That’s major-league pitchers, who have proven themselves to be the best in the world at what they do, and are physically mature. Minor-league pitchers have all of the inconsistencies of the class, and are still developing in significant ways: physically, mentally and emotionally. If you can’t predict where most major-league pitchers will be two years out, it’s quite a conceit to think you can predict where any minor-league pitcher will be even one year out.”
Hindsight is definitely 20/20 when it comes to drafts, especially when comparing someone like Bullington to Upton but I’m sure there might be some alternate universe out there where Bullington is the best pitcher in the league right now.

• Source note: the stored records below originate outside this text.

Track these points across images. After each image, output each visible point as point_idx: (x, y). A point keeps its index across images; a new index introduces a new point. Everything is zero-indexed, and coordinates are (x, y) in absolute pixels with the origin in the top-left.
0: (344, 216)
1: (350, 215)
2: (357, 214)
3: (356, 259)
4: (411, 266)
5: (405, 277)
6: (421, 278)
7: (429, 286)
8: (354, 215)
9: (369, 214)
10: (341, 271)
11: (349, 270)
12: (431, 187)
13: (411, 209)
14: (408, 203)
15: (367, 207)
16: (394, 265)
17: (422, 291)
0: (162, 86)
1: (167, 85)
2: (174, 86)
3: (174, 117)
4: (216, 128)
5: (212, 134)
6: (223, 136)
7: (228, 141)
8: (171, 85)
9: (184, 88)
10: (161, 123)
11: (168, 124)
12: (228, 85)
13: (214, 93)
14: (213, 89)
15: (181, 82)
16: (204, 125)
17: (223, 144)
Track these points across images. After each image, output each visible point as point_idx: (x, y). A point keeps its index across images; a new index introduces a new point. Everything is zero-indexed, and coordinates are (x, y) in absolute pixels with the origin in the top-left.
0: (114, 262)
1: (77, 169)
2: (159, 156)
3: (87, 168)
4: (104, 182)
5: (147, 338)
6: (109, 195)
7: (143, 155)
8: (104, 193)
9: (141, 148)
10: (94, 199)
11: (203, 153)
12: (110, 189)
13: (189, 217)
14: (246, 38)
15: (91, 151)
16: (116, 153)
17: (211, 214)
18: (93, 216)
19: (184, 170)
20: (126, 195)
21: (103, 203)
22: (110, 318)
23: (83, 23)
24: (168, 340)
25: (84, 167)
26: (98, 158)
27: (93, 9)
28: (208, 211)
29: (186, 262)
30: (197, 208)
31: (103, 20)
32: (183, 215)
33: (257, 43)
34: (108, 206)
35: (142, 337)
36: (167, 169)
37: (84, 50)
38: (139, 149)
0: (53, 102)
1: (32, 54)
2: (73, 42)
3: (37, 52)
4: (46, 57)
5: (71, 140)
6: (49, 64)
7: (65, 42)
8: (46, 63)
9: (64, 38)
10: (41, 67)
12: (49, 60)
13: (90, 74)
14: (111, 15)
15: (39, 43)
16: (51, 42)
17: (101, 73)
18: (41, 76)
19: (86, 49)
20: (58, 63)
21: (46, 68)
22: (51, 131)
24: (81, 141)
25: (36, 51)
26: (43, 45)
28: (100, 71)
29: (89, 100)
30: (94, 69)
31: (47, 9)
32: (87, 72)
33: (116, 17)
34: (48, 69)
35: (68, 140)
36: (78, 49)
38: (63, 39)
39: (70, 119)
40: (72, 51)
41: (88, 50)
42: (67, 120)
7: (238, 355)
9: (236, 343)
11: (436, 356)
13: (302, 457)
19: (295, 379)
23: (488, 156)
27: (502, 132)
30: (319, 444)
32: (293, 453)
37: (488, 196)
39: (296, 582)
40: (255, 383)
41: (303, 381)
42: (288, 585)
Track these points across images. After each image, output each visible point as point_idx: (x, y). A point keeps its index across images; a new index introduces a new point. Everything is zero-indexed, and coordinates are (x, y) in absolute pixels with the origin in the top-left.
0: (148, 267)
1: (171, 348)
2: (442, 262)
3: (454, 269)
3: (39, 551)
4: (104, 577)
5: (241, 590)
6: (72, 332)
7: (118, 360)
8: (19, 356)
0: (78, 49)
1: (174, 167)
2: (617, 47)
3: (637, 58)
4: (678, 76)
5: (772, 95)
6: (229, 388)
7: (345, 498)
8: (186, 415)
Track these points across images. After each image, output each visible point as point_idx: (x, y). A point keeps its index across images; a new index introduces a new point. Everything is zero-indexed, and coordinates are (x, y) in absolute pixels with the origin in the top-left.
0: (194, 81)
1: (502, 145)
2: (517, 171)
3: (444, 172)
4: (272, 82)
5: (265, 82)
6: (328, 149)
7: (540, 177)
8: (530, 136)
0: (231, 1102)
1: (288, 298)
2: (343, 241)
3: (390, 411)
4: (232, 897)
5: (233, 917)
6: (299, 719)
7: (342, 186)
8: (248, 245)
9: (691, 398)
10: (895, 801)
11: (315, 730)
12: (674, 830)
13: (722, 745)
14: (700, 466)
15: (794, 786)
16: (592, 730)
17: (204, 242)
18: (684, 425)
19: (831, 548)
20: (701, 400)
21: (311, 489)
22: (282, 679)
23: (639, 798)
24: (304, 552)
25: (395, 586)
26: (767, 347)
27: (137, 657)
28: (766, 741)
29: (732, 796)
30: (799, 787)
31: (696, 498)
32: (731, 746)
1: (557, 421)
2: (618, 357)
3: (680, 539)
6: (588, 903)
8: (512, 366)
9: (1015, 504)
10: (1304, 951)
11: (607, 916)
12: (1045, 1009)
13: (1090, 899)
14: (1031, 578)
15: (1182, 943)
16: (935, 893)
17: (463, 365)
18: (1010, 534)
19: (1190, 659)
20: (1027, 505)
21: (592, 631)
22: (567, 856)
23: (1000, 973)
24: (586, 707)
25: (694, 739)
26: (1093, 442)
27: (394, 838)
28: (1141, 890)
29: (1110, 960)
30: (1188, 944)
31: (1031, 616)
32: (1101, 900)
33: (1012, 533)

There are too many variables.
bigsweens38
i don’t see anyone even worthy of a #1 so u might be right about the pirates screwing it up but baseball drafts are always a gamble.
Martin Wayne Guerrero
i hope bradley falls to the Rangers we need some close to major league hitting talent when Hamilton is gone
brendan
who do you see the giants picking?
bluejayspwn
any good canadian prospects ?
livingpaint
i think the sad part of the draft is that the teams that struggled the most and need the most help (pirates, mariners, orioles, astros, royals, etc..) they only get one draft pick in the top 60. Dbacks at least got 3 but teams like the Rays get 10 (16% of the picks))!! Granted they lost a few Type A’s… definitely going to have fun rebuilding with a group of draftees.